お金を出してわざわざハガキを買いに行き、文章を練ってから書いて、またポストに出しに行く…なんて手間を考えると、そうそう雑な投稿はできないですが、常時接続が普及してきた現在は特に、メールならすぐ気軽に送れる反面、あまり練られてない文章でも何通でも送れますから。

>一読者さん
 司法の判断、という話になると専門外なので分かりませんが、「多重投稿は禁止」と明言していなければ別に問題ない、というのは法的解釈ならそうなのかもしれませんが、「明言されてなければ度が超えたものについても良し」とするのは、それを聴いているリスナーの立場に立てば抵抗がありますね。(法的な話に感覚で返すのは筋違いなのでしょうが。。。)
 また、パーソナリティが「非難」すれば、リスナーへの謗言に当たるというのは分かりますが、本文中でも触れたように、「非難」というほどではなかったとすれば、その度合いによっては解釈は変わってくるのではないかと思います。(※この辺は加瀬氏や私も含め、実際のオンエアを聴いていない状態なので、判断は難しいと思いますが…)

 「1番組じゃ採用確立が低いと思い、多数の番組に投稿し、どれかに採用されれば…。と考えたとすると、心情的に解らなくも無い。」という部分は、投稿者の立場に立てば、私もかつてはラジオ番組に投稿していたので、心情としてはよく分かる部分です。
 それが結果的に、「ラジオジャンキー」さんのコメントにもあるように、投稿者の数自体が少ない中で高確率で採用されてしまった、というのはあるでしょうね。
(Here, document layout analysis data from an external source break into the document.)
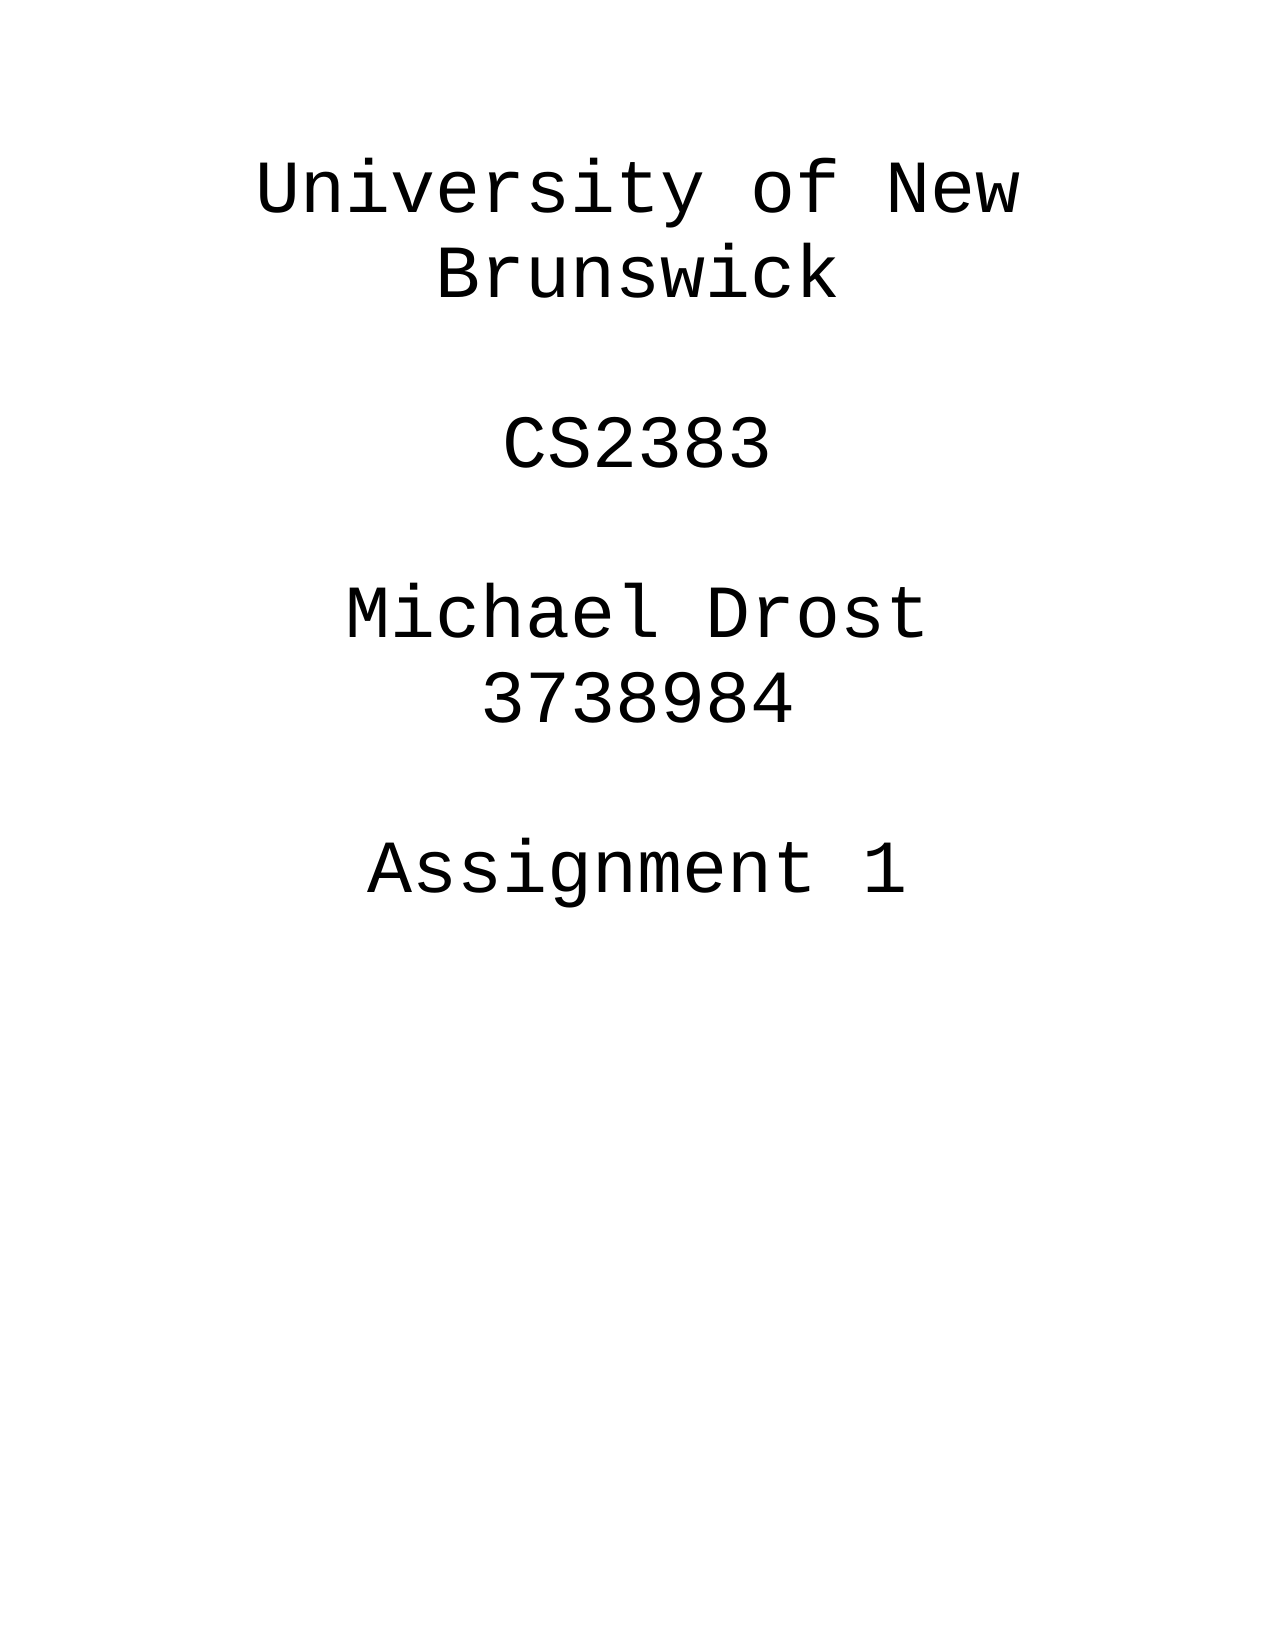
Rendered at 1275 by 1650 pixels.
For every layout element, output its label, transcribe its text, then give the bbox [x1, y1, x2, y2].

text 3738984 [150, 660, 1125, 745]
text Michael Drost [150, 575, 1125, 660]
text Assignment 1 [150, 830, 1125, 915]
text CS2383 [150, 405, 1125, 490]
text University of New Brunswick [150, 150, 1125, 320]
それを局が気づいた時点で放送を控えるべき、というのも理解できますし、問題にされたくなければそうしたのではないかと思います。
 ただ、(パーソナリティに好意的に解釈すれば、ですが)そこをあえて取り上げて注意?したのは、むしろ真摯にリスナーに向き合って、言いにくいことを言ってくれた、ともとれます。言われなければ、本人は気づかないまま、他のリスナーに「あちこち同じメールを出して節操の無いヤツ」と思われる可能性も無いわけではないですから。
 パーソナリティとリスナーとのこういうやりとりは、二昔ぐらい前の深夜放送全盛期ならごく当たり前のやりとりで、その辺の感覚を覚えている世代の方(私はダイレクトにその世代ではないのですが、まだそういう余韻がある番組が残っていました)には違和感がないと思うのですが、そうでない最近の方だと、確かにショックが大きいかもしれません。そういう意味では、採用はしないで、個別にメールや電話で指摘してあげても良かったかもしれませんね。
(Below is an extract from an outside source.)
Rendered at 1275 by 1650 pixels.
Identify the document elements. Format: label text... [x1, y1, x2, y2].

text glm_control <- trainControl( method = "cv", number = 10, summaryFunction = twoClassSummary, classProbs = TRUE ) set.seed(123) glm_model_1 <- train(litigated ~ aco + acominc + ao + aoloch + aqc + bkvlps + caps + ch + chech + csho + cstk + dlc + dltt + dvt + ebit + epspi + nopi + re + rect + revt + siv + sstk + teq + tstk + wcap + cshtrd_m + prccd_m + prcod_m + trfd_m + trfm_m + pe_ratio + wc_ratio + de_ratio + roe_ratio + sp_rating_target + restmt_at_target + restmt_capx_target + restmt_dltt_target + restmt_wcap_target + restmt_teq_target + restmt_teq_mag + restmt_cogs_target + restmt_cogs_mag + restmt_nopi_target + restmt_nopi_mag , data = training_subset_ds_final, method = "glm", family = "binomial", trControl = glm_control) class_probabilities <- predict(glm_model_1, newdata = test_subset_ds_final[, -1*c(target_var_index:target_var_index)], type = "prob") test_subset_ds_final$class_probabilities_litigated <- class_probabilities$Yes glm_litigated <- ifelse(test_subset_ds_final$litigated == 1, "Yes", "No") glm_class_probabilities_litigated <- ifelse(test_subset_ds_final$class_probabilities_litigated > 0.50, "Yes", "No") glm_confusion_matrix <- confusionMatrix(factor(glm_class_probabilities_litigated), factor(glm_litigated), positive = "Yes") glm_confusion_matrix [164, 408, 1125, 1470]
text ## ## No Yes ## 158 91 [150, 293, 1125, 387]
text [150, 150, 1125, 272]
 最後に加瀬氏については筋を通しているとのことですが、加瀬氏の論調は誕生日メッセージだけでなく、(新聞の例を持ち出していることからしても)投稿の一般論として問題ないとしているように私は読み取りましたが、放送作家という、番組を作る立場の人であれば、禁止が明示されているか否かに拘らず、自分の番組(自分の掲示板やメールでもいい)に寄せられたメッセージが、それこそあちこちに同じ文面でマルチポストされたものであったとしても気分が悪くならないのかなぁ?と素朴に疑問に思います。別にそれが問題ない、というのであれば、考え方の相違なので、なんとも言えませんが、私がその立場ならあまりいい気はしませんから「禁止とは書いてないけど、製作者側からすればうれしくないよ」ぐらいのことは書きそうですが…。この辺になると正に感覚の違いなのかもしれません。
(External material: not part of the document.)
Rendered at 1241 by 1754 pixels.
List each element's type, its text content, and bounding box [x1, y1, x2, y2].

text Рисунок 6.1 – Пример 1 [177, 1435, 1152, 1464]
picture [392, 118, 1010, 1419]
投稿: tabo | 2005.06.17 00:12

ラジオの放送、その後の視聴者の投稿(質問)内容、何れも間接的な情報なので、
状況を把握せず推測で論じてしまった点は、お許しいただきたい。
立場、状況が変れば、多方面からの解釈が生じるため、
taboさん、ラジオジャンキーさんのコメントは、何れも理解できます。

アナウンサーの対応は、状況がわからない以上、憶測の域でのコメントになるため、
追記はしないが、状況を把握している(と思われる)加瀬氏が、背景を正確に描写せず、
自身のコメントを載せてしまったこと、
ネタの内容(おめでとうメッセージ)を考慮せず、新聞投稿を引き合いに出したことは、
軽率だったのかも知れない。

二重投稿は、禁止されていなくても、ネタが氾濫することは、
自分が視聴者なら、やはり聴いていて面白くは無い。
その点は共感できます。
前コメントに書いたが、「おめでとうメッセージ」はネタではなく、
メッセージとして、二重投稿が許されて欲しいという気持ちが少しある。
これは、確立が低く、マルチで投稿しないと採用が厳しいと思った場合であり、
もし、高確率で何度も採用されるという確信犯で、
何度もメッセージを流して欲しかったというならば、
迷惑と感じる他の視聴者がいるかも知れないと、少しは考えて欲しい面もある。

突然の長文に、丁寧に対応していただき、ありがとうございました。
新しい投稿も、楽しく読ませていただきます。